In an increasingly complex world, compromise is not the best way to reach decisions. An approach that fully and objectively examines all points of view and ideas is needed to arrive at workable solutions to problems and issues as diverse as those we see in the world today.
Anyone who has worked inside any company, large or small, knows that it is often very challenging to make decisions. Different personalities, diverse interactions, company politics, and even social, political, and economic philosophies present barriers to agreement. Add to that the basic competitive nature of human beings and the result can be a bubbling stewpot of rancor, foxhole-digging, foot-dragging, backbiting, criticism, individual conflict, and an attitude of an "I win, you lose" zero-sum game that leads to, at best, nonoptimal decisions and at worst, paralysis and no decisions at all.

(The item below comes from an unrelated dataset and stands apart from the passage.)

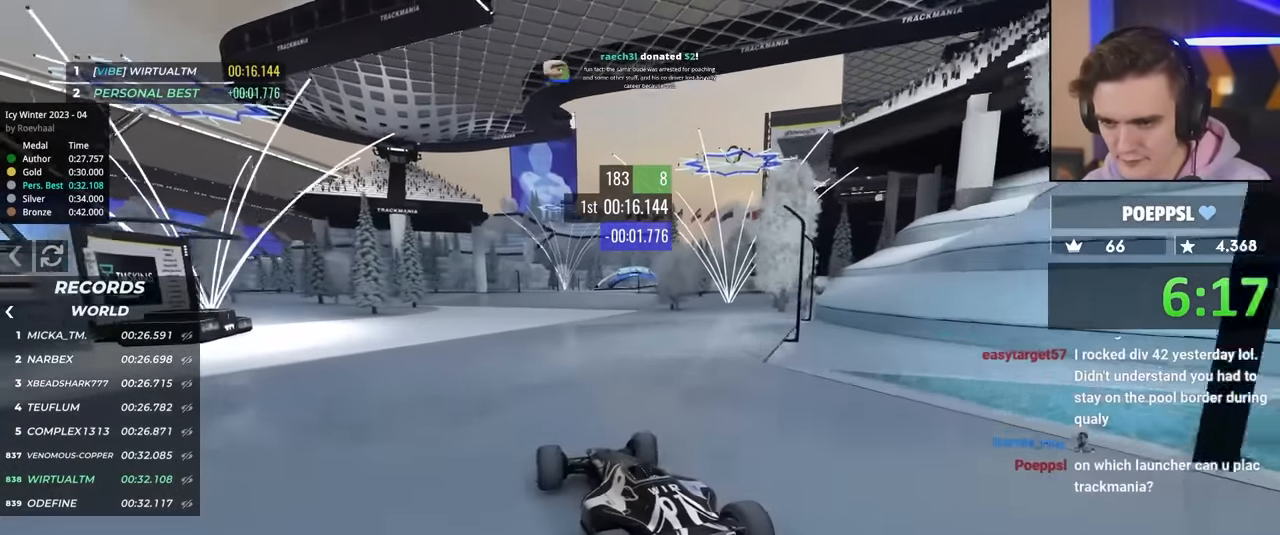
{"keys": ["up"], "events": [[167, "left", "down"], [250, "left", "up"]]}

This description applies to virtually any type of organization, not just the corporate setting. It can be seen in organizations, nonprofits, politics, families, churches, schools, and any other setting in which a group of people, whether it be two or many, must meet and make decisions on any topic. All of us have seen the results of committee deliberations aimed at making decisions in a number of these seemingly different settings. Quite often, when we watch the process, we understand the saying that "A committee is a cul-de-sac down which ideas are lured and then quietly strangled." The three authors have worked in a variety of different companies and noncorporate settings, including small local companies (fewer than 10 employees) to very large multinational corporations; they have been a part of boards of directors and trustees of nonprofits, school and church groups, neighborhood organizations, and others. They have all had the (mis)fortune of serving on committees charged with making decisions ranging from purchasing equipment to basic corporate strategy for international product development.